▶ [PROVIDED TEXT]
##############################
Facebook has a variety of apps that you can choose to place on your site if that’s a choice that you end up making.
Google Plus – Setup Profile Page
In terms of Google+, I saw that you have a profile but it doesn’t have an avatar yet.
Rick: The Google+ relationship to anything that you have is never going to show up until you have an avatar so you want to fully set up your Google+ profile page and you want to make it public. You may have things on there but it’s private and it’s not going to do any good for it to be private you need to set it up as public.
Set Up Google Authorship
Rick: You also want to go through the process of setting up your Google authorship on your Google+ account.
Steve: Now what is that?
Rick: You know when you search for something and you see somebody’s face beside the search results, that’s because they’re set up as a Google author.
Steve: Oh, okay.
Rick: And you’re going to want that. That will bring your face up with your Youtube videos when they show up, it will bring your face up with the articles and that kind of stuff.
Steve: Okay, got you.
Rick: And that’s an aspect of this social media integration here of adding in your Google authorship information. That sort of thing also helps you for SEO because people who are real authors set up with Google that Google recognizes, adds authority to the what they’re posting and it improves your search engine ranking.
Steve: Okay, gotcha.
Rick: So you’re going to want to have that mastered and handled. And you’re not in the situation where a business place’s page is useful so actually I’m going to delete that before I send this over to you.
Social Media Posting Strategy
One of the things you’re going to need right off the bat is a strategy for regular posting and with the Facebook and the Google+, you’re going to want a system for pre-launch posting because you don’t want people coming to your site saying “oh, let’s go to their Facebook page” and then not having anything there.
Steve: Oh, okay.
Rick: So this is the point at which you’re going to want to start posting. Create your Facebook page, get it at least set up partially and then you’re going to want to be posting once a week or more on your Facebook page even though nobody’s looking at it because there’s got to be something there for people to come to.
Rick: Right? You got to stack the shelves before you open the doors of the store.
##############################
▶ [DATA ROWS]
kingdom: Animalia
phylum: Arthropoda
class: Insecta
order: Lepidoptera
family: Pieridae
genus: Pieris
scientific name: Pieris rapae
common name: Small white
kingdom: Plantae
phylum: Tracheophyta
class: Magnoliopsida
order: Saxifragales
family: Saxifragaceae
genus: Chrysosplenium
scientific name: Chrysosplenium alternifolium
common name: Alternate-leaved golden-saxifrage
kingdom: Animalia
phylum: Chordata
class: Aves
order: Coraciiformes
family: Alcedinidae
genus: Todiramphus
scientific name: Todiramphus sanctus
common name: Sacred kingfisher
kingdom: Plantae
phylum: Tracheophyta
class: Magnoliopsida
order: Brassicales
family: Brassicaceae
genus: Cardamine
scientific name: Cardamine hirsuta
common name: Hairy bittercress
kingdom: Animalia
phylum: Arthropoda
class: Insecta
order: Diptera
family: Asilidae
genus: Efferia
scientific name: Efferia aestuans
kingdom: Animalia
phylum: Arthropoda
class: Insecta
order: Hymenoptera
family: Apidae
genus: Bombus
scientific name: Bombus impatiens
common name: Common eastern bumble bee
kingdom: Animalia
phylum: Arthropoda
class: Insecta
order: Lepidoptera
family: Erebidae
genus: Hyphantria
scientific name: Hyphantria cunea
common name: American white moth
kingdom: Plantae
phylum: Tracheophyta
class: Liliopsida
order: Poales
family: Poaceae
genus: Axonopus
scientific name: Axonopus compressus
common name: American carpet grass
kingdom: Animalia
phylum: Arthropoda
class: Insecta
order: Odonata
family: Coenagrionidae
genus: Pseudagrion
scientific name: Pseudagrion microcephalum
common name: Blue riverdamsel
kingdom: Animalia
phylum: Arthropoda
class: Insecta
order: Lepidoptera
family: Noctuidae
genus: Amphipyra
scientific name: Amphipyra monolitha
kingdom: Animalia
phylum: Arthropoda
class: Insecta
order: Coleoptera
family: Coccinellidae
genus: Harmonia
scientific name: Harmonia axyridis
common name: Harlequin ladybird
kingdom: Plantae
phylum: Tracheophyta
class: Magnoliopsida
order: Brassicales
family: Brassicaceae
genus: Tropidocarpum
##############################
▶ [GOAL] Pick up the social media consultation transcript right after its final line and write the next part of the conversation. The rows have nothing to do with the social media consultation transcript.

▶ [RIGHT ANSWER]
Rick: And that needs to be the case for both Facebook and Google+. So you want to come up with the posting strategy, the easiest thing to do really is as you post the Youtube video, post it on Facebook and post it on Google+. Then maybe once a week post an article that you’ve found on the web that you think is useful or you can just link to a Wiki that you think is useful on one of those subjects.
It should be something like that that you’re populating. I mean you’ll develop another strategy later but this is sort of your pre-launch strategy of having a populated Facebook page before people start coming to it. Those gets you in the habit of actually doing something there. You don’t want your Facebook page to be a ghost town, you don’t want Google+ to be a ghost town.
Steve: It’s got to be active.
Rick: It’s got to be active, right. It doesn’t have to take a lot of time but it does have to be active.
Rick: And then you may want to consider figuring out inducements for sharing.
Steve: Alright and what would those be?
Rick: And so well, the easiest inducement of course is just to have a really accessible share or like button on your videos or on your video blog post. That’s the first and simplest thing to do and there are plugins out there that let you pay with a like. So you could have some kind of premium content that you let people have access to but they get access to it when they like your page, where they like a post and then once they do that they have access to it.
Rick: The other thing for your Facebook page is that you can offer something if someone likes your page. So that kind of thing.
Steve: Now you mentioned having a like button on your video, how do you do that, how does that get on there?
Rick: Well you’ve already got the like video on your video with Youtube. It’s already got the social sharing button on it.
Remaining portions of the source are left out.